WHAT YOU SHOULD DO =>
Nothing outside the range is wanted. Repeat exactly the lines below from the one with "a valid word" through the one with "Slower (due to".

Saved entries
* * *
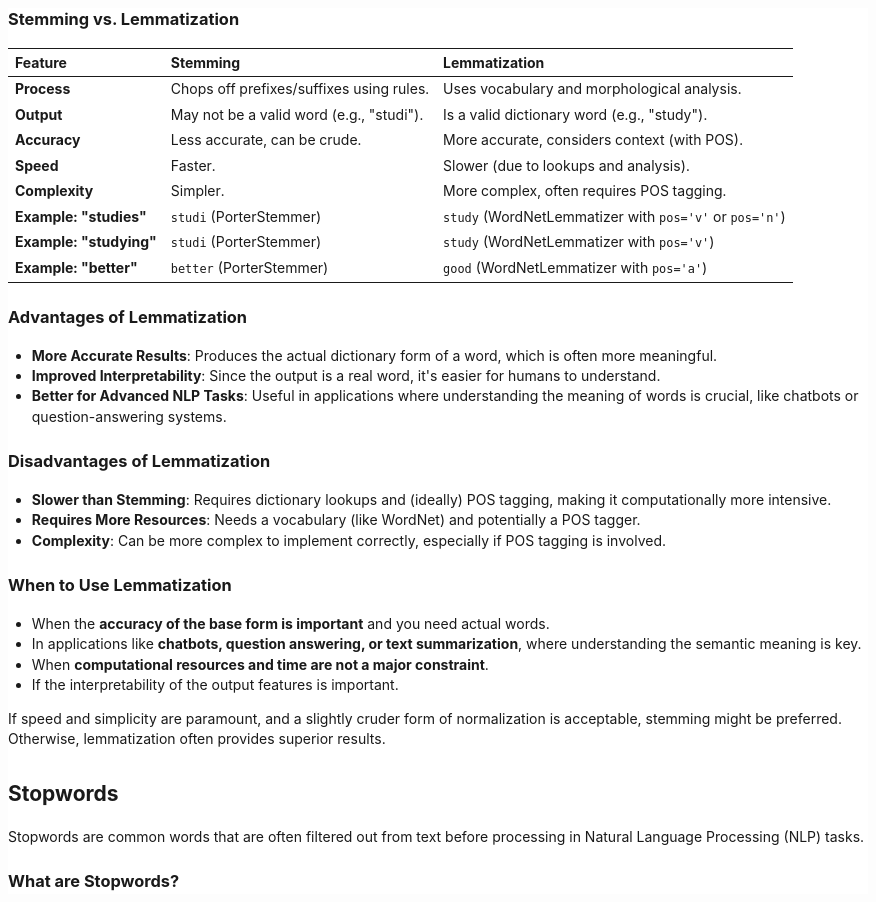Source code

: ### Stemming vs. Lemmatization

| Feature         | Stemming                                     | Lemmatization                                        |
| :-------------- | :------------------------------------------- | :--------------------------------------------------- |
| **Process**     | Chops off prefixes/suffixes using rules.     | Uses vocabulary and morphological analysis.          |
| **Output**      | May not be a valid word (e.g., "studi").     | Is a valid dictionary word (e.g., "study").          |
| **Accuracy**    | Less accurate, can be crude.                 | More accurate, considers context (with POS).         |
| **Speed**       | Faster.                                      | Slower (due to lookups and analysis).                |
| **Complexity**  | Simpler.                                     | More complex, often requires POS tagging.            |
| **Example: "studies"** | `studi` (PorterStemmer)                  | `study` (WordNetLemmatizer with `pos='v'` or `pos='n'`) |
| **Example: "studying"**| `studi` (PorterStemmer)                  | `study` (WordNetLemmatizer with `pos='v'`)           |
| **Example: "better"**  | `better` (PorterStemmer)                 | `good` (WordNetLemmatizer with `pos='a'`)            |

### Advantages of Lemmatization

*   **More Accurate Results**: Produces the actual dictionary form of a word, which is often more meaningful.
*   **Improved Interpretability**: Since the output is a real word, it's easier for humans to understand.
*   **Better for Advanced NLP Tasks**: Useful in applications where understanding the meaning of words is crucial, like chatbots or question-answering systems.

### Disadvantages of Lemmatization

*   **Slower than Stemming**: Requires dictionary lookups and (ideally) POS tagging, making it computationally more intensive.
*   **Requires More Resources**: Needs a vocabulary (like WordNet) and potentially a POS tagger.
*   **Complexity**: Can be more complex to implement correctly, especially if POS tagging is involved.

### When to Use Lemmatization

*   When the **accuracy of the base form is important** and you need actual words.
*   In applications like **chatbots, question answering, or text summarization**, where understanding the semantic meaning is key.
*   When **computational resources and time are not a major constraint**.
*   If the interpretability of the output features is important.

If speed and simplicity are paramount, and a slightly cruder form of normalization is acceptable, stemming might be preferred. Otherwise, lemmatization often provides superior results.

## Stopwords

Stopwords are common words that are often filtered out from text before processing in Natural Language Processing (NLP) tasks.

### What are Stopwords?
* * *
RESPONSE BELOW =>
| **Output**      | May not be a valid word (e.g., "studi").     | Is a valid dictionary word (e.g., "study").          |
| **Accuracy**    | Less accurate, can be crude.                 | More accurate, considers context (with POS).         |
| **Speed**       | Faster.                                      | Slower (due to lookups and analysis).                |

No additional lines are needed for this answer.